Top critical review
Disappointing. Doesn't deliever what it claims.
15 February 2019
The story of Ramayana, its wonders and lessons are ingrained in our lives as Indians. It is a remarkable piece of literature, rightly an epic, a timeless legend. But as is the case with most ancient texts it is steeped in patriarchy and a sense of injustice and unfairness forver stains its otherwise holy pages. Chitra Banerjee Divakaruni promises to undo the injustice, promises to give voice to the voiceless and neglected females of the legend. "Write our story, too,” Sita hears the voices of the female characters of Ramayana “For always we’ve been pushed into corners, trivialised, misunderstood, blamed, forgotten – or maligned and used as cautionary tales". Thus the prologue offers a lot of promise.
But does the book deliever the hefty claims? No it doesn't.
I'm sorry to say ( sorry because I expected so much) the book offers no unique insight as is promised.
It repaints Ramayana in the same colours, only the prose is poorer and the language far from engrossing. The writing is banal and Sita's ponderings do not offer anything unique. No thought provoking insights into the happenings and the characters. The writing seems hurriedly done, and the repeated conclusions that Sita keeps drawing about 'love' mar the flow of reading. Phrases like "So that's what love is", "Love does this to you.. " keep appearing every now and then, which honestly is poorly done and very annoying.
The writer has nothing new to offer through the voice of Sita.
This is the same Sita of Ramayana - the dutiful wife, the loving mother, the selfless queen, the abandoned hermitess.
What of her as an individual, as the woman she was? Nothing of the sort did I come across in this book except the fact that she was an excellent healer and trained in war skills but it is toned down to exude the sterotypical femininity.
I didn't find her voice empowering and inspiring. It's the same lamenting cry awash with sad tears and longing.
Same with other female characters. Looks like most stories are stuffed and doesn't seem like their 'voices' were fairly heard.
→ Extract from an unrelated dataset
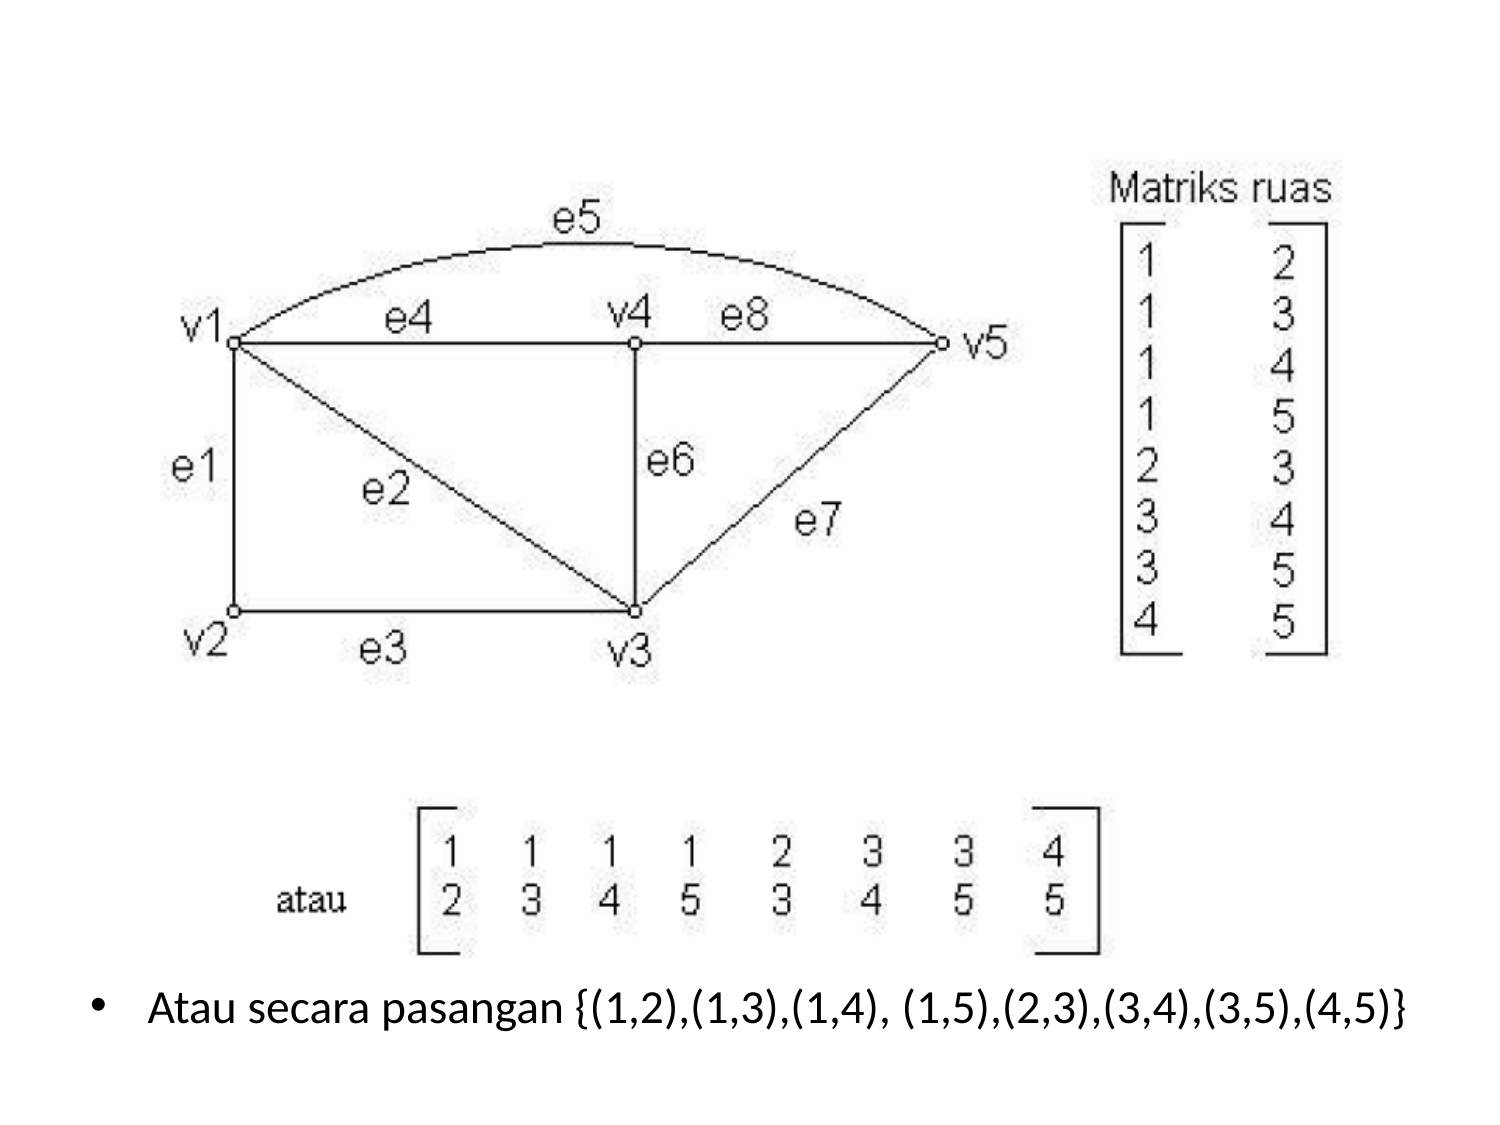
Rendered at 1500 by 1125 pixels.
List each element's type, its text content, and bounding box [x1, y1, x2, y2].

picture [152, 157, 1348, 968]
list Atau secara pasangan {(1,2),(1,3),(1,4), (1,5),(2,3),(3,4),(3,5),(4,5)} [75, 262, 1425, 1059]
What is worse is that the injustice delivered by male characters be it Sage Gautam or Lord Ram or Lakshmana or even Ravana is kept veiled under the garb of their duty and morals. They are glorified and presented as noble men who can't be blamed for their actions however cruel or unjust they had been. The book fails here to call spade a spade.
Also the writer tries to add philosophical angles at times but it simply makes it sound more superficial and manufactured.
This book disappointed me both as a reader and as a woman. This is one of those few books I regret reading. The hype is seriously out of my comprehension as it is a very pretentious attempt at something that could've been groundbreaking and impactful.